ECLI:NL:HR:2024:82
Hoge Raad
- Artikel 80a RO-zaken
- Rechtspraak.nl
Cassatieberoep tegen uitspraak van de Rechtbank Den Haag inzake naheffingsaanslag parkeerbelasting
In deze zaak heeft de Hoge Raad op 26 januari 2024 uitspraak gedaan in het cassatieberoep van [X], vertegenwoordigd door S.J.J.G. Fernandes, tegen het College van Burgemeester en Wethouders van de Gemeente Den Haag. Het beroep in cassatie was gericht tegen een uitspraak van de Rechtbank Den Haag van 18 april 2023, waarin het verzet van belanghebbende tegen een eerdere uitspraak van 8 november 2022 werd behandeld. Deze eerdere uitspraak betrof een aan belanghebbende opgelegde naheffingsaanslag in de parkeerbelasting.

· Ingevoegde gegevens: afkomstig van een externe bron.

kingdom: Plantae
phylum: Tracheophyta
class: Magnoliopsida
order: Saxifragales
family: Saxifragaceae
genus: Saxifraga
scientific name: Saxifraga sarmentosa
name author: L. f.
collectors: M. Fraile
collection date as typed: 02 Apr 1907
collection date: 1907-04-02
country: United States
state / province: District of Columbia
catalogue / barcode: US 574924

De Hoge Raad heeft de ontvankelijkheid van het cassatieberoep beoordeeld en geconcludeerd dat de klachten over de uitspraak van de Rechtbank niet kunnen slagen. De procureur-generaal bij de Hoge Raad heeft de gelegenheid gekregen om advies uit te brengen, maar de Hoge Raad heeft besloten om het beroep zonder verdere motivering niet-ontvankelijk te verklaren, zoals toegestaan onder artikel 80a van de Wet op de rechterlijke organisatie.

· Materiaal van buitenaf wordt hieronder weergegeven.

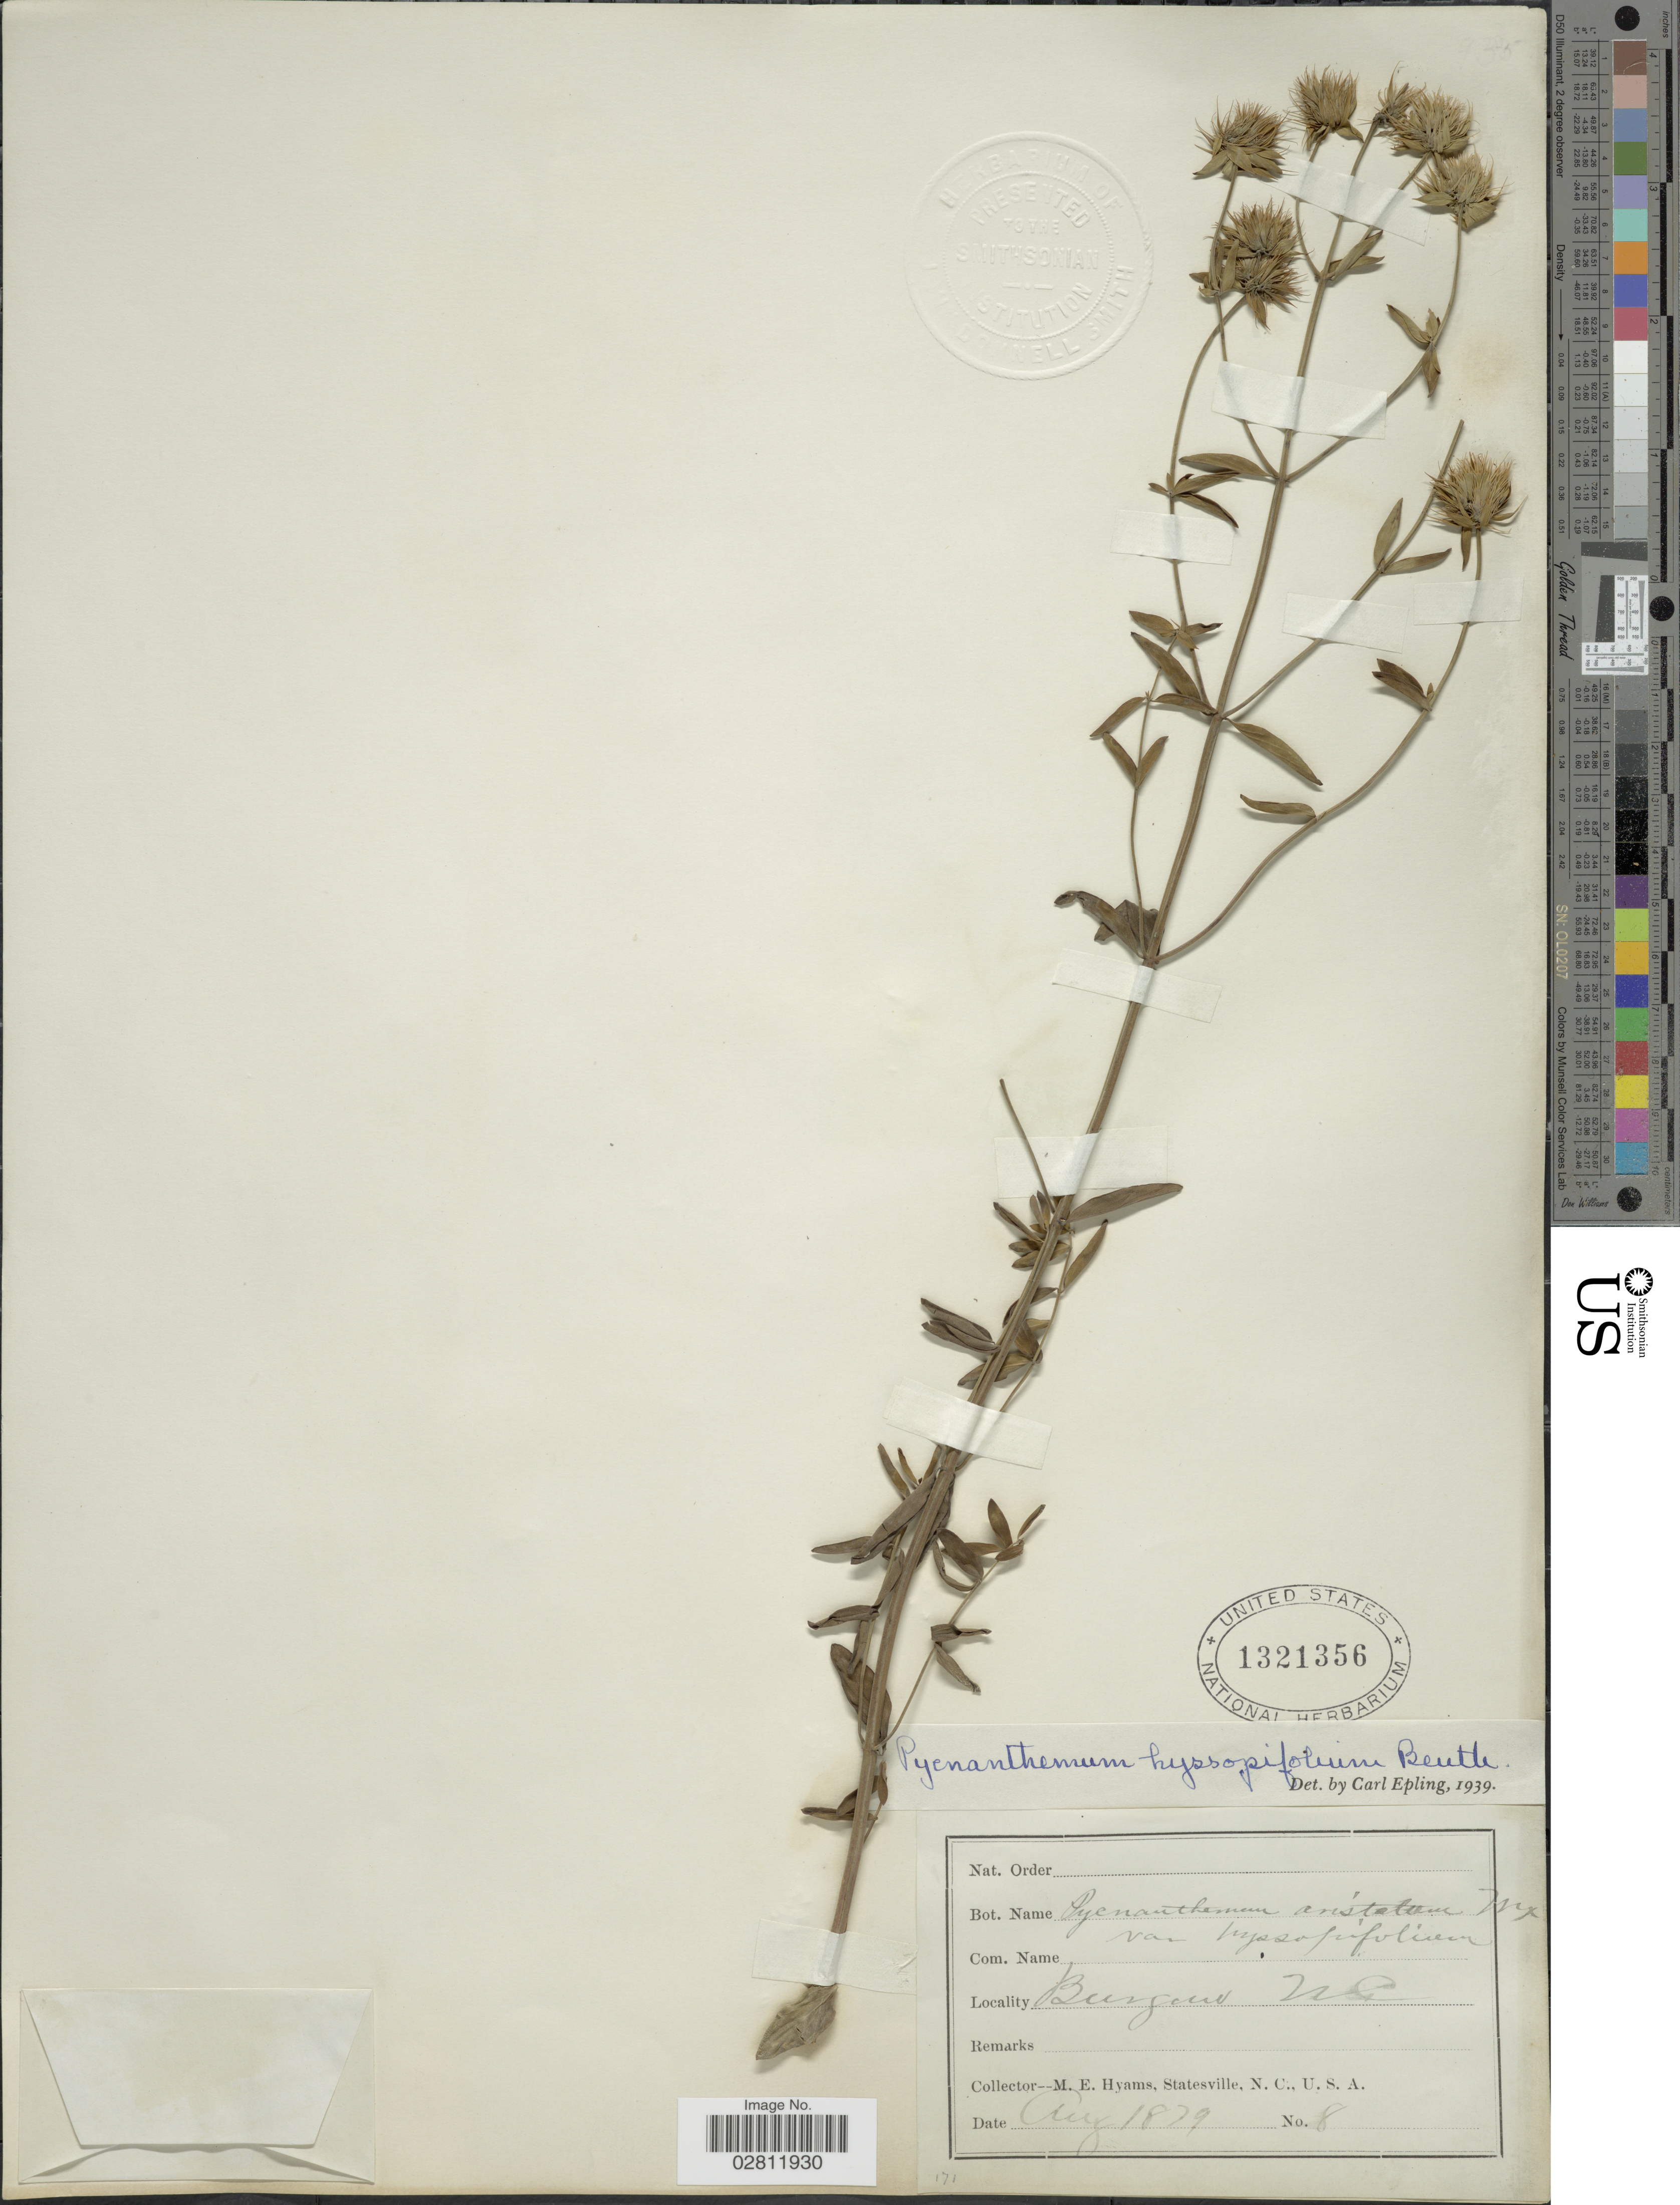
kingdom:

Daarnaast heeft de Hoge Raad geen aanleiding gezien om een veroordeling in de proceskosten uit te spreken. De beslissing van de Hoge Raad is openbaar uitgesproken op 26 januari 2024, en het arrest is gewezen door de raadsheer J. Wortel als voorzitter, samen met de raadsheren M.T. Boerlage en A.E.H. van der Voort Maarschalk, in tegenwoordigheid van de waarnemend griffier F. Treuren.